In this town, just being a hiker or biker is too broad of an identity to find meaningful community, says Evan Maynard, who founded Gearhouse in 2021. “There are so many people that are outdoorsy that it’s not an identifying enough thing.” The Gearhouse model is to use club-organized activities to connect people, get them equipped without owning more gear, and create organic friendships so they can then organize their own outings.
With over 30 events each month—women’s happy hours, backcountry navigation clinics, city cycling outings—Gearhouse’s full calendar encourages folks to find peers with similar goals and paces for outdoor adventure. Membership costs $30 a month, though a $95 all-access tier adds free coffee and gear rentals; everyone gets deals on instructional courses and access to a Slack channel for trip-planning conversation. The Gearhouse library rents everything from headlamps to hardtail mountain bikes.

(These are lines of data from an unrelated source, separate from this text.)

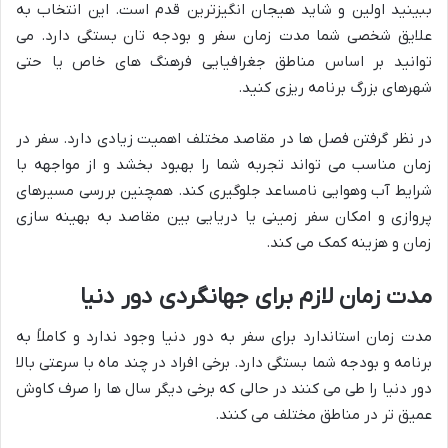
ببینید اولین و شاید هیجان انگیزترین قدم است. این انتخاب به
علایق شخصی شما مدت زمان سفر و بودجه تان بستگی دارد. می
توانید بر اساس مناطق جغرافیایی فرهنگ های خاص یا حتی
شهرهای بزرگ برنامه ریزی کنید.
در نظر گرفتن فصل ها در مقاصد مختلف اهمیت زیادی دارد. سفر در
زمان مناسب می تواند تجربه شما را بهبود بخشد و از مواجهه با
شرایط آب وهوایی نامساعد جلوگیری کند. همچنین بررسی مسیرهای
پروازی و امکان سفر زمینی یا دریایی بین مقاصد به بهینه سازی
زمان و هزینه کمک می کند.
مدت زمان لازم برای جهانگردی دور دنیا
مدت زمان استاندارد برای سفر به دور دنیا وجود ندارد و کاملاً به
برنامه و بودجه شما بستگی دارد. برخی افراد در چند ماه با سرعتی بالا
دور دنیا را طی می کنند در حالی که برخی دیگر سال ها را صرف کاوش
عمیق تر در مناطق مختلف می کنند.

Early inspiration came from the bar inside Seattle Bouldering Project, a social hub within a more purpose-built gym; the difference comes in Gearhouse’s appeal beyond rock climbing. Maynard says that his club contrasts with the outdoor industry at large in that it’s “not just a white guys’ club” and that the demographic spread of members matches Seattle’s. Still, the monthly fees dwarf that of, say, the nonprofit Mountaineers organization, which costs just $85 per year. The group heading to Skyline Lake felt like a cross-section of affluent Seattle; most were child-free millennials.
At first, Gearhouse was primarily a gear rental service in a South Lake Union warehouse, but people congregated on Friday nights for board games and ski waxing clinics, hungry enough for outdoorsy community to endure a windowless building. Now, activities launch from a Capitol Hill space with floor-to-ceiling windows and comfy booths, open to the public to buy coffee or beer.
“Almost everyone is more interested in doing the thing with other people than doing it at the perfect intensity,” Maynard says. The guided Skyline hike came with an online chat but no appointed leader or guide. More experienced folks naturally took the lead and paced for the slowest members. The three-mile trip took a leisurely five hours, and wrapped up with shared beers and photos.
But Gearhouse is not just for beginners. At a happy hour, I connected with three women who share my interest in long-distance trail running and backcountry skiing. Maynard likes to say, “There’s no wrong way to get outside”—and from this corner of Capitol Hill, that includes starting indoors.